Lutter de l’intérieur
Pouvoir et idéologie
Déclarer vouloir « lutter de l’intérieur » en politique dénote, en premier lieu, d’une immense naïveté, et, si l’on s’y maintient, d’une immense hypocrisie (et le mot est faible).
On ne reste en politique que pour y faire carrière, pour le pouvoir et pour l’argent, rien d’autre (et ceci est tout aussi valable pour n’importe quelles hiérarchies syndicales ou de grandes associations (msf, lutte contre le cancer, etc).
Le reste, les débats d’idées, les opinions, les engagement, les déclarations de foi, les convictions, la défense des citoyens et de leur bien-être, léprincipélévaleur, ne sont que façades pour les benêts qui les croient, pour les électeurs et les médias qu’il faut alimenter.

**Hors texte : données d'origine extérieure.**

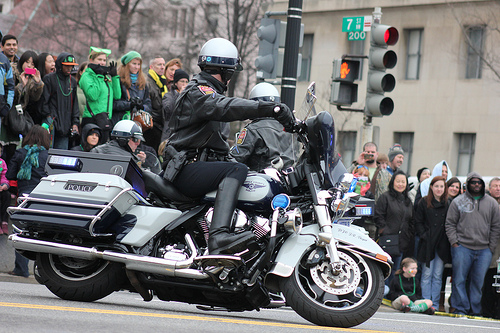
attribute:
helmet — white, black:
[195, 39, 239, 70]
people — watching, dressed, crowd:
[8, 57, 177, 181]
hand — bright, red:
[340, 58, 350, 80]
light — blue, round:
[269, 190, 295, 209]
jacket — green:
[80, 72, 123, 121]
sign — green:
[335, 16, 366, 36]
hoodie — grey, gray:
[452, 192, 500, 238]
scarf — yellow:
[144, 68, 169, 95]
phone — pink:
[22, 69, 38, 78]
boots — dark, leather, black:
[214, 176, 256, 253]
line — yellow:
[12, 300, 279, 325]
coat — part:
[415, 200, 453, 263]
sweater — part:
[390, 278, 434, 296]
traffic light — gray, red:
[370, 20, 392, 129]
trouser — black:
[179, 158, 253, 195]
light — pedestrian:
[321, 58, 367, 89]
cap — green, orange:
[53, 56, 75, 68]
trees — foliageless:
[59, 7, 253, 58]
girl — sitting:
[387, 243, 440, 321]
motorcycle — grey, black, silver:
[8, 37, 388, 327]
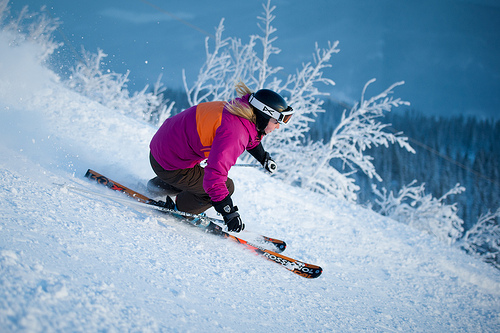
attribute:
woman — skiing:
[146, 78, 295, 236]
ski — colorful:
[78, 165, 325, 280]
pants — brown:
[146, 150, 237, 214]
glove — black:
[205, 196, 263, 227]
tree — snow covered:
[312, 61, 416, 211]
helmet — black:
[238, 77, 336, 152]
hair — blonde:
[223, 86, 276, 138]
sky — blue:
[31, 2, 498, 112]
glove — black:
[260, 150, 277, 175]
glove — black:
[214, 202, 245, 234]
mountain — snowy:
[148, 83, 499, 262]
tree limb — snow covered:
[182, 3, 417, 206]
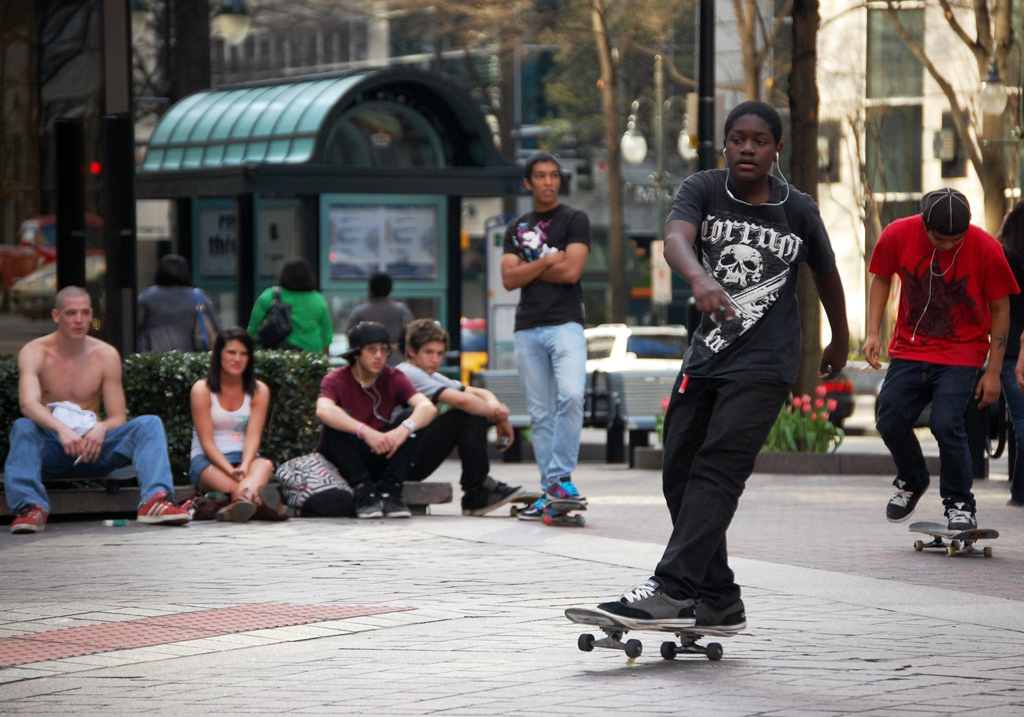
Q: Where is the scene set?
A: Outside on the sidewalk.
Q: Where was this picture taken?
A: On the street.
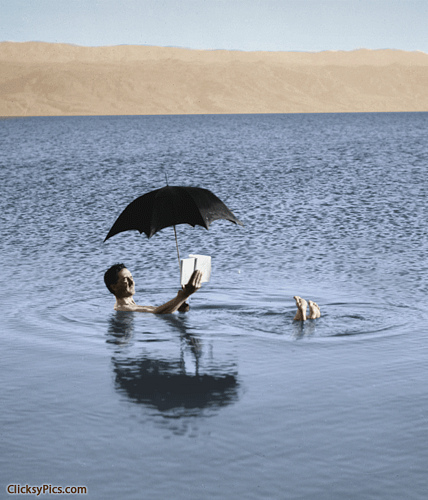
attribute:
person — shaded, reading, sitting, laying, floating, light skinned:
[104, 260, 323, 326]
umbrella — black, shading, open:
[103, 171, 240, 312]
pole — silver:
[163, 169, 181, 269]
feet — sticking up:
[290, 293, 321, 327]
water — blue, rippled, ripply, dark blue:
[2, 114, 423, 498]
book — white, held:
[176, 252, 214, 292]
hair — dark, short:
[101, 260, 129, 298]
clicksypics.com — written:
[4, 480, 92, 498]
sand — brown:
[2, 40, 427, 117]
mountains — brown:
[2, 38, 427, 120]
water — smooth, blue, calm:
[6, 338, 427, 498]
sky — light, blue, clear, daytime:
[2, 3, 427, 57]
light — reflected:
[5, 274, 426, 448]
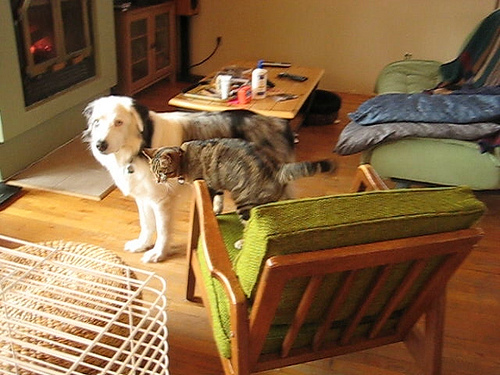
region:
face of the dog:
[56, 77, 136, 167]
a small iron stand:
[51, 230, 160, 358]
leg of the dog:
[128, 222, 195, 280]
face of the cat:
[132, 148, 199, 195]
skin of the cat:
[208, 142, 238, 166]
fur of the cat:
[197, 155, 232, 172]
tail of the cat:
[286, 150, 348, 189]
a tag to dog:
[131, 140, 160, 156]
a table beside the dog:
[187, 50, 379, 145]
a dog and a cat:
[63, 82, 300, 244]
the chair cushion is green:
[230, 198, 325, 278]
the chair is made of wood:
[257, 255, 342, 335]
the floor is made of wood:
[40, 194, 138, 266]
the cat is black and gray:
[161, 143, 376, 259]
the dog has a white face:
[88, 109, 143, 166]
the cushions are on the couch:
[350, 73, 499, 223]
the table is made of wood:
[178, 82, 489, 221]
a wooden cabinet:
[115, 12, 173, 80]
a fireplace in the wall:
[11, 5, 101, 82]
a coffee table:
[178, 51, 315, 113]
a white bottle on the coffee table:
[250, 63, 269, 95]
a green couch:
[366, 30, 498, 197]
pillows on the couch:
[348, 89, 495, 139]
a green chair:
[191, 179, 448, 372]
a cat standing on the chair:
[148, 132, 297, 211]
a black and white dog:
[82, 85, 277, 252]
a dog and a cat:
[71, 92, 302, 215]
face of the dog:
[66, 63, 148, 179]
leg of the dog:
[118, 194, 190, 276]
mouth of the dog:
[86, 120, 118, 167]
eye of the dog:
[106, 113, 130, 136]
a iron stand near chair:
[36, 252, 203, 370]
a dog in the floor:
[87, 88, 303, 250]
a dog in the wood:
[70, 98, 332, 244]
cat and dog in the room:
[76, 103, 295, 196]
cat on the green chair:
[148, 148, 413, 287]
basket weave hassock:
[0, 253, 148, 350]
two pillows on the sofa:
[336, 89, 493, 161]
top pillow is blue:
[350, 89, 491, 129]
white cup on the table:
[208, 72, 238, 108]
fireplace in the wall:
[9, 5, 94, 80]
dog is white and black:
[90, 87, 160, 252]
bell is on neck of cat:
[176, 156, 186, 198]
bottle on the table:
[248, 59, 273, 110]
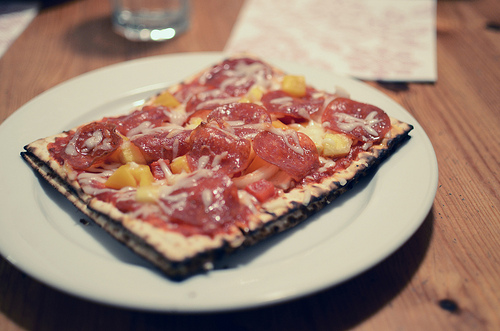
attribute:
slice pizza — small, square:
[21, 51, 416, 288]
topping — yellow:
[109, 154, 154, 184]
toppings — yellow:
[46, 53, 393, 241]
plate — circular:
[96, 75, 132, 100]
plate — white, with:
[0, 54, 436, 314]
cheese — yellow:
[106, 160, 155, 190]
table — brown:
[38, 5, 498, 321]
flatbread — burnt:
[19, 43, 417, 289]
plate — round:
[70, 17, 470, 329]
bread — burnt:
[340, 133, 400, 192]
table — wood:
[448, 187, 492, 267]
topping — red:
[185, 120, 253, 175]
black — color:
[291, 200, 297, 209]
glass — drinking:
[106, 0, 193, 44]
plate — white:
[10, 40, 432, 296]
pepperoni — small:
[60, 128, 121, 173]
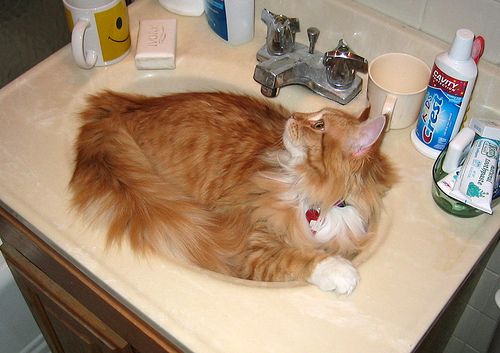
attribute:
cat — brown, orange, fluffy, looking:
[87, 78, 373, 264]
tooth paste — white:
[428, 24, 486, 128]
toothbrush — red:
[473, 34, 493, 67]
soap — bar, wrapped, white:
[129, 17, 170, 62]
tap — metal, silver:
[253, 44, 319, 96]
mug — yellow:
[49, 0, 138, 66]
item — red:
[307, 208, 326, 227]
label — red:
[425, 71, 468, 126]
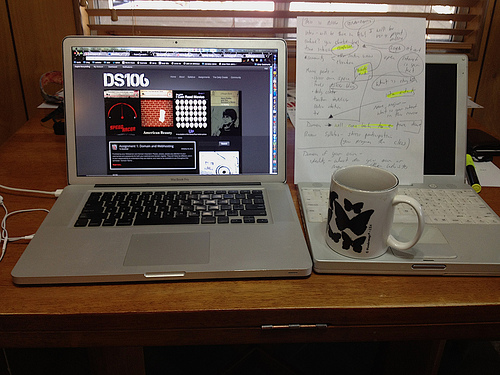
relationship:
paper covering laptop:
[294, 16, 425, 184] [300, 59, 499, 280]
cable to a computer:
[1, 196, 50, 263] [8, 34, 313, 289]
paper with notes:
[292, 16, 434, 181] [300, 17, 417, 169]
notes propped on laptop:
[300, 17, 417, 169] [5, 30, 317, 292]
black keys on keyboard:
[146, 195, 201, 216] [87, 187, 271, 224]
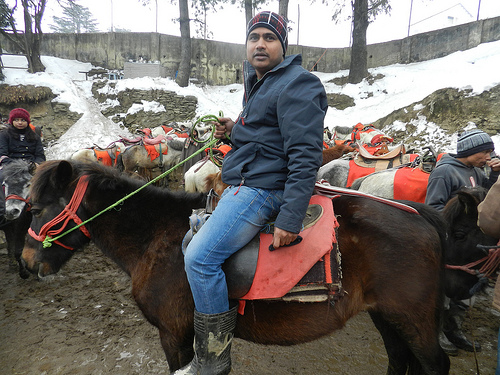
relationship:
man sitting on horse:
[171, 11, 327, 373] [8, 136, 478, 373]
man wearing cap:
[171, 11, 327, 373] [241, 8, 292, 51]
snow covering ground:
[2, 39, 497, 166] [2, 40, 498, 374]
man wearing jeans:
[172, 10, 327, 375] [184, 179, 284, 314]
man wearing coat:
[171, 11, 327, 373] [222, 55, 325, 236]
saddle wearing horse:
[162, 115, 387, 306] [19, 158, 450, 373]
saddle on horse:
[181, 187, 342, 316] [19, 158, 450, 373]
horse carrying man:
[19, 158, 450, 373] [171, 11, 327, 373]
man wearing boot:
[172, 10, 327, 375] [165, 309, 242, 373]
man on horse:
[172, 10, 327, 375] [16, 150, 462, 374]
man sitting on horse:
[172, 10, 327, 375] [18, 155, 480, 357]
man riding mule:
[172, 10, 327, 375] [15, 155, 454, 372]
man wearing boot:
[171, 11, 327, 373] [170, 308, 235, 374]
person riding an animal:
[0, 106, 43, 167] [157, 116, 237, 189]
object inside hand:
[267, 236, 303, 253] [270, 226, 300, 251]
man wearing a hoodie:
[171, 11, 327, 373] [223, 53, 328, 233]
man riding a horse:
[171, 11, 327, 373] [16, 150, 462, 374]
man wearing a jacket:
[171, 11, 327, 373] [214, 48, 329, 233]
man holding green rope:
[172, 10, 327, 375] [44, 113, 222, 250]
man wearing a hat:
[423, 123, 498, 357] [451, 124, 496, 159]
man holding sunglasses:
[172, 10, 327, 375] [269, 234, 304, 253]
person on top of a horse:
[0, 107, 45, 167] [0, 150, 45, 286]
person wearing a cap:
[0, 107, 45, 167] [2, 102, 32, 126]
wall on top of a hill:
[73, 30, 146, 59] [91, 80, 169, 124]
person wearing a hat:
[0, 107, 45, 167] [9, 107, 29, 124]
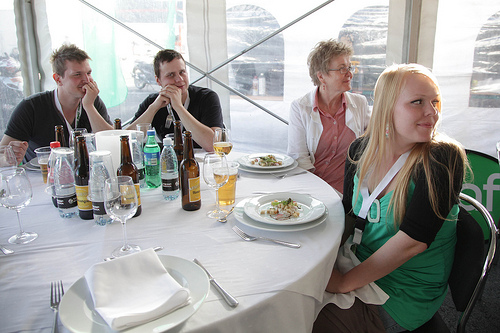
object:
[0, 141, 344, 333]
table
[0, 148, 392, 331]
cloth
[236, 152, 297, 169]
plates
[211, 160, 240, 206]
glass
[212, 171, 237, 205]
drink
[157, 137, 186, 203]
bottles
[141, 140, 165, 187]
drinks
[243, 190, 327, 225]
plate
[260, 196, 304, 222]
salad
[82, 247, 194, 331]
napkin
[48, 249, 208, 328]
plate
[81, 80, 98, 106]
left hand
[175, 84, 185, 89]
mouth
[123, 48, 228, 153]
guys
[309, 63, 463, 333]
woman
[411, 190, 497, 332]
chair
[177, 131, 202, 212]
bottle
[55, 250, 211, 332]
setting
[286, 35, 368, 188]
woman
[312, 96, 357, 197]
shirt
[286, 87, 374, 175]
sweater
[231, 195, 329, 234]
plates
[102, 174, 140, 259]
glasses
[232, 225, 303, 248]
fork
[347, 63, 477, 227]
hair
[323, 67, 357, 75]
glasses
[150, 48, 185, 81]
hair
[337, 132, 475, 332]
shirt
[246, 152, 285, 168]
meal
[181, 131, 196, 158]
neck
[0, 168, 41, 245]
glass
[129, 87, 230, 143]
shirt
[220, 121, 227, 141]
chair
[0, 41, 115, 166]
men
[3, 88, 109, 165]
shirts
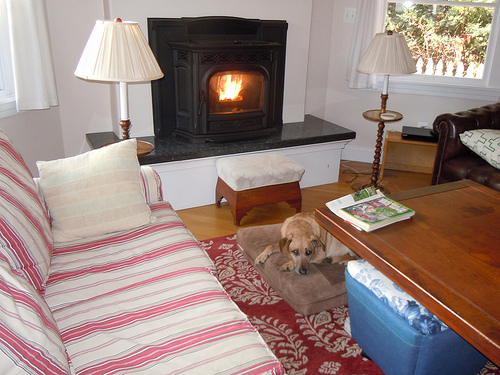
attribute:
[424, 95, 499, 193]
couch — dark brown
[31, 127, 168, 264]
pillow — white, seat pillow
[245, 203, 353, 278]
dog — brown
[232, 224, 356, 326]
cushion — brown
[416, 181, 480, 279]
table — wooden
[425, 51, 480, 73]
fence — white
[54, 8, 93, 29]
wall — white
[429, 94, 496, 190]
sofa — brown, leather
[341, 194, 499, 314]
table — wooden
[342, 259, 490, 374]
basket — light blue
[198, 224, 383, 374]
carpet — red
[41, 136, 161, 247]
pink pillow — light pink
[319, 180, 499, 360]
table — brown 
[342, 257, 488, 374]
container — blue, under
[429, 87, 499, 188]
couch — brown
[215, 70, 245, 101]
fire — yellow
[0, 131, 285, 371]
couch — pink, white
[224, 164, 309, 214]
stool — brown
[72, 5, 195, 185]
lamp — beside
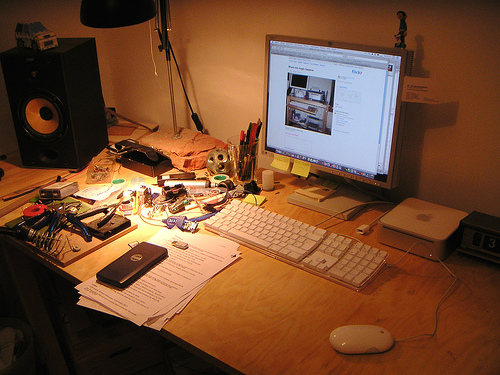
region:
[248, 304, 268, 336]
part of a o=line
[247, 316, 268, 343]
aprt of a wood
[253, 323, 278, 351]
aprt of a woor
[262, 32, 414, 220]
A desk top computer monitor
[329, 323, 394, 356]
A white Apple computer mouse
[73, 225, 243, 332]
A messy stack of papers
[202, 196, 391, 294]
A white and silver keyboard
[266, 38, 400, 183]
A back lit computer screen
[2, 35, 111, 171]
A black speaker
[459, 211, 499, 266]
A back digital clock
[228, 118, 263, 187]
A cup full of pens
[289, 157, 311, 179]
A yellow Post It note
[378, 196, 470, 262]
A desk top computer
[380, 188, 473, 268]
an Apple mini computer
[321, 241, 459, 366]
an oval white computer mouse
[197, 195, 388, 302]
a white computer keyboard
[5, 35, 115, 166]
a black speaker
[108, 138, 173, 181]
a greyish stapler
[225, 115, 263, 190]
a glass with pencils and pens in it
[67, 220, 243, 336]
a pile of papers with a black phone on it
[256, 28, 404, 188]
a computer monitor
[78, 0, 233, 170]
an adjustable desk lamp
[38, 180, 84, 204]
a box of staples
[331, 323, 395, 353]
White mouse on a wooden desk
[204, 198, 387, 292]
A keyboard with white keys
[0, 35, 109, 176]
A black speaker sitting on a desk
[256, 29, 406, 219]
A white computer monitor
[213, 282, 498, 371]
Light wood of a computer desk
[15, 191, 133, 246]
Tools on a desk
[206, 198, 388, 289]
White keys of a keyboard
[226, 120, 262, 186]
Tall glass full of pens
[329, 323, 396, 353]
A white mouse on the desk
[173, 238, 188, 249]
A USB flash drive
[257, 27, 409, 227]
Computer monitor sitting on desk.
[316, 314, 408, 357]
Computer mouse sitting on desk.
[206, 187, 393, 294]
Computer keyboard lying on desk.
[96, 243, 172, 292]
Black book lying on desk.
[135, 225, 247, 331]
White papers lying on desk.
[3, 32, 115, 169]
Huge speaker sitting in corner of desk.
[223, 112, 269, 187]
Glass filled with pens.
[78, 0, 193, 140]
Lamp mounted on desk.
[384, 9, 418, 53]
Toy figure mounted on top of computer monitor.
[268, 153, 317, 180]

Il n’y a rien derriere ces soit-disantes opinions, ces soit-disants engagements, sinon de l’arrivisme prêt à tout pour le pouvoir et l’argent. Si ces gens se retrouvent à gauche ou à droite, c’est uniquement par opportunisme. Leur seul et unique but est de s’y faire une place dans l’espoir de grimper des échelons, d’approcher les sommets et de s’y maintenir coûte que coûte.
Pour les classes sociales les plus basses, on pourra retrouver le même principe à l’œuvre dans la police ou l’armée. Certains peuvent y entrer parce qu’il pensent pouvoir servir la justice, leur pays, ou je ne sais quel autre concept absurde. Mais s’ils y restent, ce ne sera que pour abuser et jouir impunément de leurs plus bas instincts, de leur (petits) pouvoirs et d’une violence rémunérée.